The rules you're talking about were uniformly created as a way to replace de jure racial segregation, which was outlawed surprisingly early in the 20th century, with de facto racial segregation. People supply post-hoc rationalizations for density restrictions, and some of them might even be valid, especially as you get further away from urban cores, but just to be clear: the Chesterton analysis here says these fences were erected by morons; they do not inherit a presumption of reasonableness.
My confidence about this take is pretty high throughout the continental United States, but in Chicago it is something like 100%, since this is a local policy issue I work on here.
The blanket rejection of zoning, based on century-old racist transgressions, is pointless and tired. I lived in high-density areas my entire adult life until four years ago, when I finally bought a house that is a considerable distance away from those areas. I didn't do so for racist reasons. I did so because I required more space for my professional and personal pursuits. So I really don't give a shit about why the neighborhood was built originally, or feel the least bit guilty about opposing attempts to "Manhattanize" it.
The defense of zoning is not "post hoc," since we're talking about today and in the future. The "racism" attack on it is ad hominem.
I'm not against development, or density in areas that are designated for it. I'm against the vilification of entire neighborhoods under a false narrative that veils a craven profit motive, in combination with an entitled gimme-gimme-gimme delusion that cheap housing is going to rain down on people who could but don't work for it... if only we wipe out those horrible houses inhabited by rich racists.
Almost nobody is buying exclusively-zoned property for racist reasons. But the availability of those properties under those terms is an intended consequence of racist decisions, and so it is fair to re-evaluate whether it's reasonable for those terms to be enforced by the state's monopoly on violence. I say that in most exclusively-zoned areas in or near urban cores, the clear answer to that question is "no": most of what's single-family zoned today should be upzoned to fourplexes.

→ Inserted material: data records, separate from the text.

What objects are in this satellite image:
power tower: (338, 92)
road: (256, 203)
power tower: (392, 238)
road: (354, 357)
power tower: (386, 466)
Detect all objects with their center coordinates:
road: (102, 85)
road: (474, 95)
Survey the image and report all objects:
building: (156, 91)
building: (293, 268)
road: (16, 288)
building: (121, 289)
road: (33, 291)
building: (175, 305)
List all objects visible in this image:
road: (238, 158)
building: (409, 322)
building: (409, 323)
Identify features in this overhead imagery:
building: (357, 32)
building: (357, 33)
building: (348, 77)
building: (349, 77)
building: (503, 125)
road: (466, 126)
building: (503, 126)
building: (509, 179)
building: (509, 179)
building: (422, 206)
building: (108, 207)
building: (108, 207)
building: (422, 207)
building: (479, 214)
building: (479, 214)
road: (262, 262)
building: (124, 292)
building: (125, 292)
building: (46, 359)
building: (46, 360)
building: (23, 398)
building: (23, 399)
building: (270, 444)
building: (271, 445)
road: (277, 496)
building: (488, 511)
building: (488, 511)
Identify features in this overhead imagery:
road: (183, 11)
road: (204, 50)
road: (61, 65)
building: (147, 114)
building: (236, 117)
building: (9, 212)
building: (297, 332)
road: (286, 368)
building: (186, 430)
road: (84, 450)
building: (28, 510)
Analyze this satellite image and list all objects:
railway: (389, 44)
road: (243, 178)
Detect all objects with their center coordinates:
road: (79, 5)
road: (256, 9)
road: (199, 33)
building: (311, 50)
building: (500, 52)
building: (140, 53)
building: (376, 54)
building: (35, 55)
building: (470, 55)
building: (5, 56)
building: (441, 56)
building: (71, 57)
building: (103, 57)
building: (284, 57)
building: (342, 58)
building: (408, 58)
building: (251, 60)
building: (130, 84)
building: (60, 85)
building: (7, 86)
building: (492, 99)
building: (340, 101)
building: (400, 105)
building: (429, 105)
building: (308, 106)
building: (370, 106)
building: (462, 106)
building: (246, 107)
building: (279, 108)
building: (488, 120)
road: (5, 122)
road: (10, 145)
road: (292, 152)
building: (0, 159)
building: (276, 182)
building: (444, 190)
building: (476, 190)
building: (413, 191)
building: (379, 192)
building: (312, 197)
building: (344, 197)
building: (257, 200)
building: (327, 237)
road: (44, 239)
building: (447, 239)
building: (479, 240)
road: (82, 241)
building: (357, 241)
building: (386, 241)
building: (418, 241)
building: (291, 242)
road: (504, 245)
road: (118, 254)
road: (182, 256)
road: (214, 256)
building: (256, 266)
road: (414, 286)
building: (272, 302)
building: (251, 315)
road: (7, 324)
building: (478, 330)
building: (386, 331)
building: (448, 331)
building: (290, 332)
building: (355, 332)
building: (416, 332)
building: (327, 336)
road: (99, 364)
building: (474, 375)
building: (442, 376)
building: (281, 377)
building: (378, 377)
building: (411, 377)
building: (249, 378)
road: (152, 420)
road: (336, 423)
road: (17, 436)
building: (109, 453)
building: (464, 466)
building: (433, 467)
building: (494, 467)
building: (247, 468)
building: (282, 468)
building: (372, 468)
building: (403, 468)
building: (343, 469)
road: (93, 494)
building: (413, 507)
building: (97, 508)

That argument is easy to make on the merits: there's a real (and rippling) cost to maintaining single-family zones near cities, and the benefits accrue to a fortunate few.
I say this as someone who owns an extremely and multivalently single-family property, the only property I own, and is working actively and primarily on upzoning that specific area. I have neighbors that would say what you're saying: you bought into wherever you live based on the promise that the state would commit arms to preventing any of your neighbors from admitting too many new residents. My response, when we succeed: "we are altering the deal."